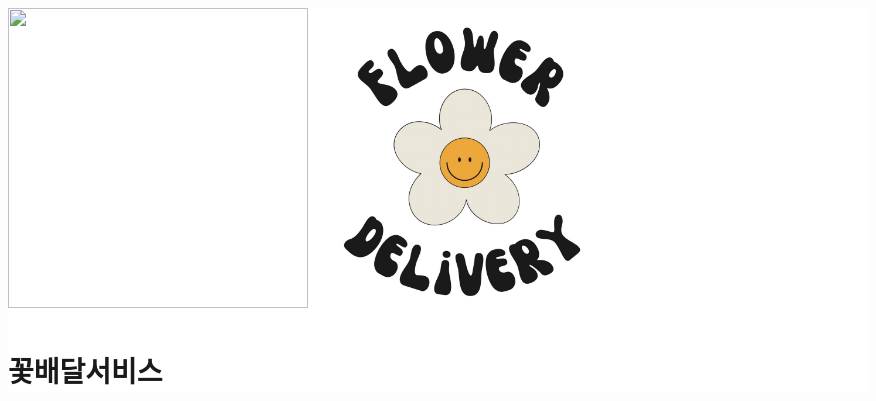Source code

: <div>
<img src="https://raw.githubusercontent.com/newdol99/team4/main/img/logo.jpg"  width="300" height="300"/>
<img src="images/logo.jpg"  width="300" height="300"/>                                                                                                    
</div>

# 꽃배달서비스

******************************

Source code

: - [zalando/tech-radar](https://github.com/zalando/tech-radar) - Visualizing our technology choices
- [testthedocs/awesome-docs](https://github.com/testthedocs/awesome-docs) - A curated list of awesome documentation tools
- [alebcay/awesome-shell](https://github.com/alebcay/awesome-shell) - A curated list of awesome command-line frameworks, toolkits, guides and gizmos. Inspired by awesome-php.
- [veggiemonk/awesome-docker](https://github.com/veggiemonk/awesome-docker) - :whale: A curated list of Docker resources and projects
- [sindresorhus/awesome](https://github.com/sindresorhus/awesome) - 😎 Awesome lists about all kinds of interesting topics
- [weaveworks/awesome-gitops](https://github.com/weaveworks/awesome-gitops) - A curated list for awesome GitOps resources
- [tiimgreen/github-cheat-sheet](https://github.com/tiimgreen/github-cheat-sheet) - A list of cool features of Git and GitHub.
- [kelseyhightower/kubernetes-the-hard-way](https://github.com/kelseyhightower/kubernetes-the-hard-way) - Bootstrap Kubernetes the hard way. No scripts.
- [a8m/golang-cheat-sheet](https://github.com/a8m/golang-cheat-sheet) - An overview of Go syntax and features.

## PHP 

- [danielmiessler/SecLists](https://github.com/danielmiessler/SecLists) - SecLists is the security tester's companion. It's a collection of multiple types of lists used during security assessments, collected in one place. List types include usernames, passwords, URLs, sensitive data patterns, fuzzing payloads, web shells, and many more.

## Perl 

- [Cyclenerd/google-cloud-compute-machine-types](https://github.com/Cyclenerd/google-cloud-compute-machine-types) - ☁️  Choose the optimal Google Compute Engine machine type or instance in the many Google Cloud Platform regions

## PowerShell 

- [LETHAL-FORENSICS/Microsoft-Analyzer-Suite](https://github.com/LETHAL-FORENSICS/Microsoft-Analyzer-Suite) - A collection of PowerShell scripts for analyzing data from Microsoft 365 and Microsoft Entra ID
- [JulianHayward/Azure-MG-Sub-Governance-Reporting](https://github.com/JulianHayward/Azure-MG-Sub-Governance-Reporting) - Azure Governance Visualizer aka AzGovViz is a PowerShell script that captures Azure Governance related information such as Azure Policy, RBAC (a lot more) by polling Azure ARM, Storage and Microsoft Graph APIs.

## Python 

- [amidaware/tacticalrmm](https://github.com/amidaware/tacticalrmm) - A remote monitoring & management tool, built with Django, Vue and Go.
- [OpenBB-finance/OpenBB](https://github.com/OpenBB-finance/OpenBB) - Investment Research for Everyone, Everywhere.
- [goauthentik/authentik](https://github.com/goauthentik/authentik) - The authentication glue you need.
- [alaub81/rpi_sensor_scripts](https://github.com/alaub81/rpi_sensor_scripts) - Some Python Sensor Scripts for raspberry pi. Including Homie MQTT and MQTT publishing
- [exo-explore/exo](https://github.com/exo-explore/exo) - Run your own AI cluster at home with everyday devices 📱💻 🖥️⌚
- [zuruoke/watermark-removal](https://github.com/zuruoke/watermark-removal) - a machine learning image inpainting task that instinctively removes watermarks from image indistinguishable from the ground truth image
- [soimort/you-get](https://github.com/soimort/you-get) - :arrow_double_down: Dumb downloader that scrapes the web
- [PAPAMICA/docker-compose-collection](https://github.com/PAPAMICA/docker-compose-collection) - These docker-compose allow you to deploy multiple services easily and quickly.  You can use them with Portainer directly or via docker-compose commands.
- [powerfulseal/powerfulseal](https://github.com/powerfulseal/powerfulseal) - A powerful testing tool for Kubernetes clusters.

******************************

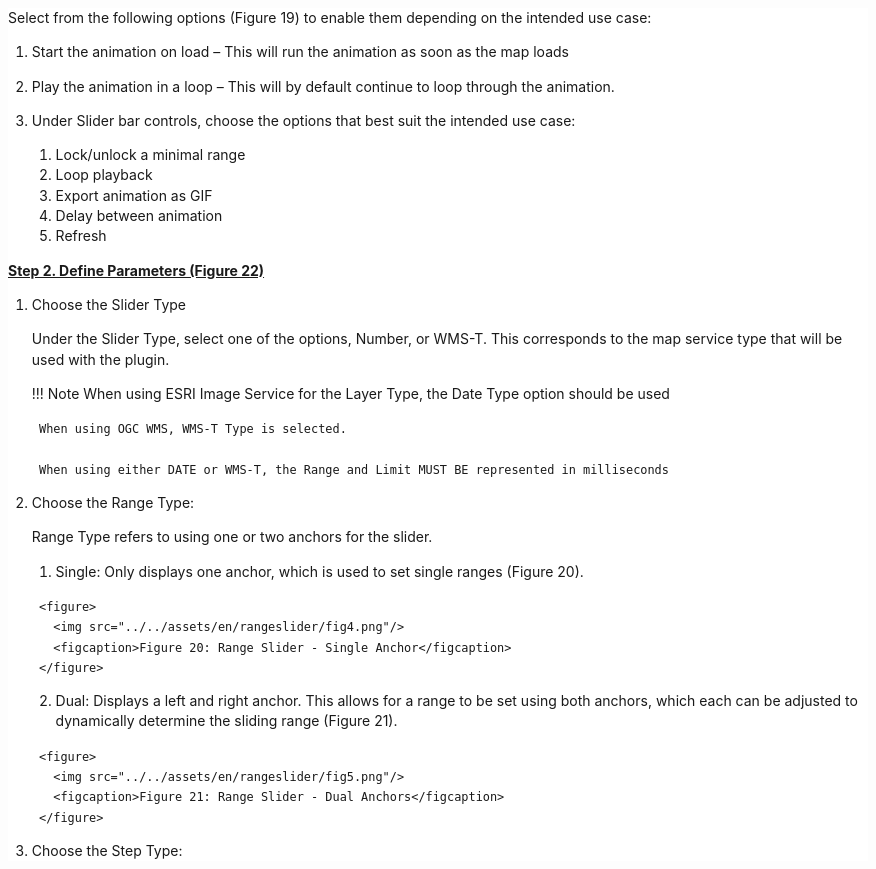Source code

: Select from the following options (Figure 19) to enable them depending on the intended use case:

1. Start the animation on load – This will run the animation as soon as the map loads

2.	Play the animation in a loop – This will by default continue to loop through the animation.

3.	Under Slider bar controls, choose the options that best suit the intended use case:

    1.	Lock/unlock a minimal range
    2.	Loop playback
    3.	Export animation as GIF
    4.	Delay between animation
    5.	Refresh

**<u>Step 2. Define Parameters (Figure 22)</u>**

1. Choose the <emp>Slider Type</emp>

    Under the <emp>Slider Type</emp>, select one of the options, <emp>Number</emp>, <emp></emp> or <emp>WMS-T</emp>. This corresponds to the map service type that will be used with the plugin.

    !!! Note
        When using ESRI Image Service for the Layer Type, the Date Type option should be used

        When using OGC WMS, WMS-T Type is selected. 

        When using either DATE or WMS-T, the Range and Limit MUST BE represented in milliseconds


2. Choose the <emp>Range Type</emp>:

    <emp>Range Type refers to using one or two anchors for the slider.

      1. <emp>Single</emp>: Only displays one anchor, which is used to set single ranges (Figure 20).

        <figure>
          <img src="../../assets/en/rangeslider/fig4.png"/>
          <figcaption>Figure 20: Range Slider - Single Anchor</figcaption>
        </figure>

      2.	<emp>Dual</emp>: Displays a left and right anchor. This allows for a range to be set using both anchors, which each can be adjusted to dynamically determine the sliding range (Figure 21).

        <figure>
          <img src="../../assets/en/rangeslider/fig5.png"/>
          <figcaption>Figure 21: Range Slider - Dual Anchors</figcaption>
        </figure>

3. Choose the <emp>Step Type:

******************************

YOUR GOAL: Take from the listing above each line containing "many".

YOUR RESPONSE:
- [danielmiessler/SecLists](https://github.com/danielmiessler/SecLists) - SecLists is the security tester's companion. It's a collection of multiple types of lists used during security assessments, collected in one place. List types include usernames, passwords, URLs, sensitive data patterns, fuzzing payloads, web shells, and many more.
- [Cyclenerd/google-cloud-compute-machine-types](https://github.com/Cyclenerd/google-cloud-compute-machine-types) - ☁️  Choose the optimal Google Compute Engine machine type or instance in the many Google Cloud Platform regions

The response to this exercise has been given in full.